The Evolution of Web Scraping: From LWP::Simple to Headless Browsers - HB

Web scraping has evolved from simple one-liners that fetched static HTML into a cat-and-mouse game involving headless browsers, fingerprint evasion, and infrastructure that scales like a distributed system. This article traces that evolution, covers the techniques that matter today, and walks through a fully working Snapchat Discover crawler that extracts post metadata while behaving like a real user.

Introduction

Every data engineer, security researcher, and intelligence analyst has at some point needed data that lives behind a web page. The practice of extracting that data programmatically — web scraping — is as old as the web itself. What started as fetching a URL and parsing its HTML has grown into a discipline with its own tools, countermeasures, and engineering challenges.

At Hunt-Benito, scraping is one of our core competencies. We’ve built crawlers for OSINT collection, price monitoring, competitive intelligence, and security assessment. Over the years the landscape has changed dramatically — and it’s worth understanding both where we came from and where we are now, because the techniques you need depend entirely on what you’re scraping and who’s trying to stop you.
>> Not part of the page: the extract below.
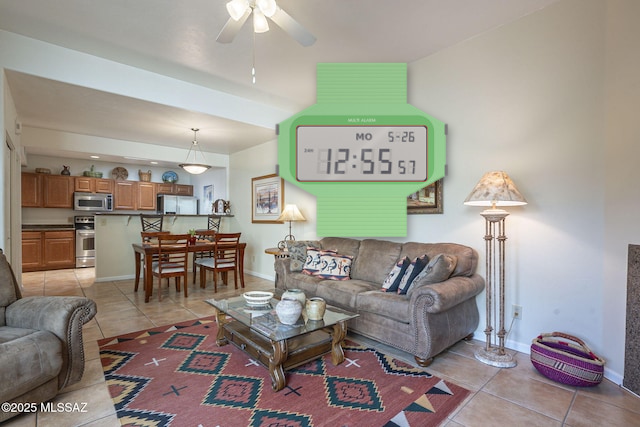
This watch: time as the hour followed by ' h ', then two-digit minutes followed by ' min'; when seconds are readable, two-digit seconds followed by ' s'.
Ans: 12 h 55 min 57 s
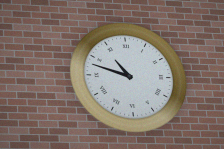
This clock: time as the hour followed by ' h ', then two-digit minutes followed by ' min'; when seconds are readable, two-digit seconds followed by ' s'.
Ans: 10 h 48 min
Part 1: Historical Evolution

The Early Web (1993–2000): “Just Fetch the HTML”

The first search engines were crawlers. In 1993, Matthew Gray’s Wandex and JumpStation were among the earliest bots that systematically fetched web pages and indexed them. These were trivially simple — open a TCP socket, send an HTTP GET request, read the response, extract links, repeat.
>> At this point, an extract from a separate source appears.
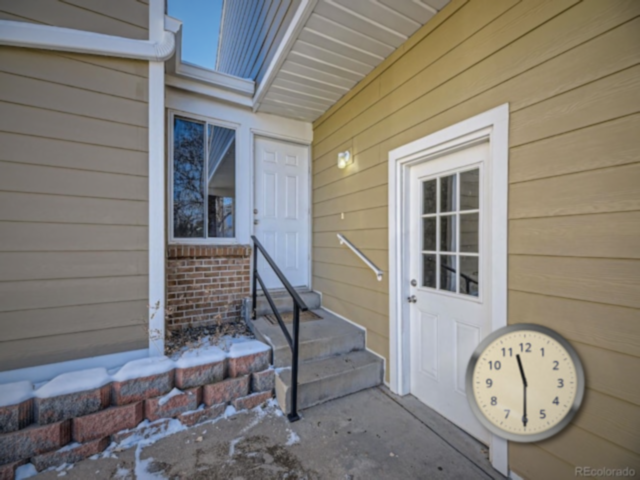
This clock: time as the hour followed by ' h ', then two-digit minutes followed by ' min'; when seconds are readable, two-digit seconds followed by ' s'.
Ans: 11 h 30 min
The tools of this era were basic:

Tool	Language	Year	Notes
`LWP::Simple`	Perl	1995–1996	`get("http://example.com")` — one line to fetch a page
`wget`	C	1996	Recursive download, still widely used today
`libwww-perl` (LWP)	Perl	1995	Full HTTP client library with cookie jars, redirects
`curl`	C	1996	Command-line data transfer, the Swiss Army knife of HTTP
`Web::Scraper`	Perl	2009	CSS/XPath selectors on top of LWP
`Beautiful Soup`	Python	2004	HTML/XML parser tolerant of malformed markup

In this era, scraping was straightforward. Pages were static HTML. There were no CAPTCHAs, no rate limiters, no JavaScript-rendered content. You fetched the page, parsed the HTML, and extracted what you needed. A Perl one-liner could scrape a site:

use LWP::Simple;
my $html = get("http://example.com/products");
# parse $html with regexes or HTML::TreeBuilder

The only challenge was that the web was slow and unreliable. Timeouts, broken connections, and malformed HTML were the real enemies — not anti-bot systems.
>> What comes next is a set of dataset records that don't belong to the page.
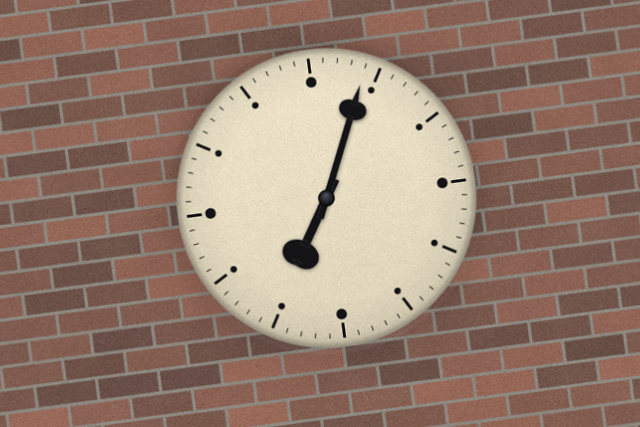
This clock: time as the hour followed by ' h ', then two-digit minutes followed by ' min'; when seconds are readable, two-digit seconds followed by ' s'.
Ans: 7 h 04 min
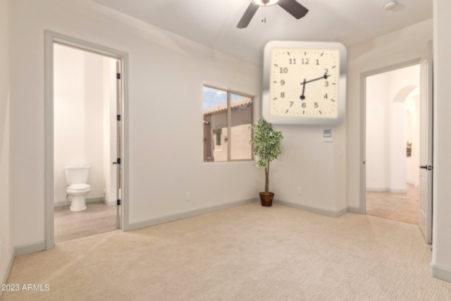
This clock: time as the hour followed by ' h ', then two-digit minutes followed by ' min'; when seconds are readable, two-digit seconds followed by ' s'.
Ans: 6 h 12 min
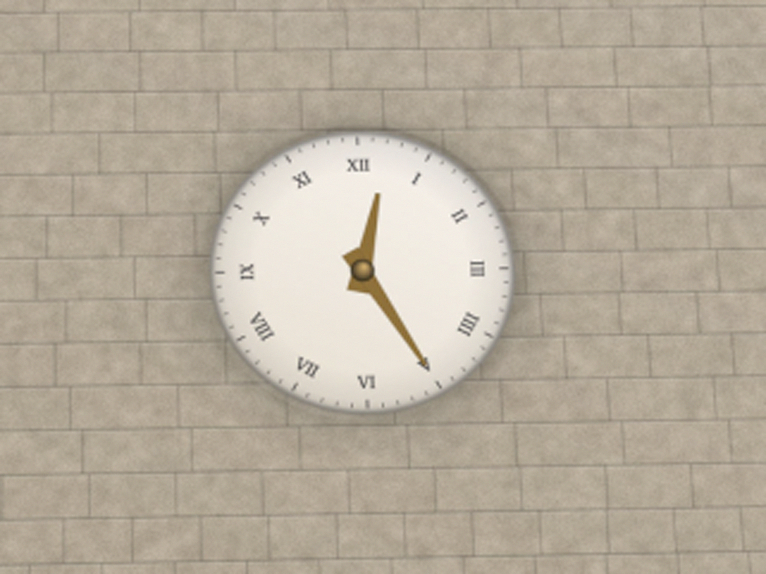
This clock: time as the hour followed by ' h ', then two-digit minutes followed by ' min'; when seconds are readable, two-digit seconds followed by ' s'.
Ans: 12 h 25 min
The Ajax Era (2005–2012): JavaScript Changes Everything

Around 2005, two things changed the scraping landscape. First, AJAX (Asynchronous JavaScript and XML) became mainstream. Pages were no longer static HTML — they loaded content dynamically via JavaScript after the initial page load. Second, websites started caring about bots. The first generation of anti-scraping measures appeared: rate limiting, IP blocking, and user-agent filtering.

Tools adapted:

Tool	Language	Year	Approach
Scrapy	Python	2008	Full-featured crawling framework with middleware, pipelines, scheduling
Selenium RC	Java/JS/Python/Ruby	2004 (RC), 2009 (WebDriver)	Browser automation — could execute JavaScript
Mechanize	Python/Ruby/Perl	2003–2010	Headless HTML interaction with cookie/session management
PhantomJS	JavaScript	2011	Headless WebKit — the first widely-used headless browser for scraping

Scrapy was the big leap forward for Python-based scraping. It gave you a proper framework with:
- Spiders: classes that define how to crawl a site
- Middleware: pluggable components for retries, proxies, user-agent rotation
- Pipelines: post-processing hooks for cleaning, deduplicating, and storing data
- Scheduling: URL frontier management with politeness controls

import scrapy

class ProductSpider(scrapy.Spider):
    name = "products"
    start_urls = ["https://example.com/products"]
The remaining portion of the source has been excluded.